- _Your instructions_
The output should be all lines of the entries below in which the word "mulheres" occurs.

[Start of section]

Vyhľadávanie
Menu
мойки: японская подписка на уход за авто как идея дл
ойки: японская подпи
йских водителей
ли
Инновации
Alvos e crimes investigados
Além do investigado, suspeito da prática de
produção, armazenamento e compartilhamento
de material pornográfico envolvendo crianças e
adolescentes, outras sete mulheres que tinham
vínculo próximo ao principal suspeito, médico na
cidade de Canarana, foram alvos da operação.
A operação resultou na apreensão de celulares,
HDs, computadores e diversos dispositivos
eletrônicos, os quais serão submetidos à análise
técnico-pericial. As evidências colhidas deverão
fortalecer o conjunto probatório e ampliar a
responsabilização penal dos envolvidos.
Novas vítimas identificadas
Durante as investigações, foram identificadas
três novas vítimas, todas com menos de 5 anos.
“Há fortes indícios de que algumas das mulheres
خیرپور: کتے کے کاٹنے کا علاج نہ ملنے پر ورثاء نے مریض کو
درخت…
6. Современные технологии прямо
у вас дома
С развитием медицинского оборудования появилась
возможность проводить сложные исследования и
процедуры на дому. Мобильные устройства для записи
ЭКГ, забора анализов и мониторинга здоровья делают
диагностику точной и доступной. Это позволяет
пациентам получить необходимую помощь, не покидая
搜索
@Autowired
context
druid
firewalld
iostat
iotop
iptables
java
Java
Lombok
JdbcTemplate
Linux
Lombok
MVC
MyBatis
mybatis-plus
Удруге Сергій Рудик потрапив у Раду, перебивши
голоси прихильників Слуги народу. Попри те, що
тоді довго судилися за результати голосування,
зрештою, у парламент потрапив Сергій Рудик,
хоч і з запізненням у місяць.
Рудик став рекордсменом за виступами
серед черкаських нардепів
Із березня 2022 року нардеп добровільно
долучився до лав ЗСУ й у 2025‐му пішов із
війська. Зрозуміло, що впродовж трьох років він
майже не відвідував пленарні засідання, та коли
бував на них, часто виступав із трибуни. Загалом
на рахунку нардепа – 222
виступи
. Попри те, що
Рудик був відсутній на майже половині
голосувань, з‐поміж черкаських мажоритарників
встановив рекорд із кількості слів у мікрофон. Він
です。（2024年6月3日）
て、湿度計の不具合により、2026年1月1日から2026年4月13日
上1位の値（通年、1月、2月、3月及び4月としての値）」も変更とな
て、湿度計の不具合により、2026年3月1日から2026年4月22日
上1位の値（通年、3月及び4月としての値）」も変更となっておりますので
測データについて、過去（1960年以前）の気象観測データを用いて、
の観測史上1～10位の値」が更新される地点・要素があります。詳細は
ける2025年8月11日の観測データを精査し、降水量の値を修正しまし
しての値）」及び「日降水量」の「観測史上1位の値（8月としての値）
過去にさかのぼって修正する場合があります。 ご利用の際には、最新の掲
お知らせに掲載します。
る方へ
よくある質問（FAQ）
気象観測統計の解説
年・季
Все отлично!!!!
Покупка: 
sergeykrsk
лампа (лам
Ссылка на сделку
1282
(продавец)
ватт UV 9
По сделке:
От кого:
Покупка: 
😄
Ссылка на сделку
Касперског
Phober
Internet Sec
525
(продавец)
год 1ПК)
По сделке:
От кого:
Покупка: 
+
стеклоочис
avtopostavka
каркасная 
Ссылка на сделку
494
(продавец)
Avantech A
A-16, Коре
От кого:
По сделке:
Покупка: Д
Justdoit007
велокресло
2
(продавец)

[End of section]

- _Answer box_
adolescentes, outras sete mulheres que tinham
“Há fortes indícios de que algumas das mulheres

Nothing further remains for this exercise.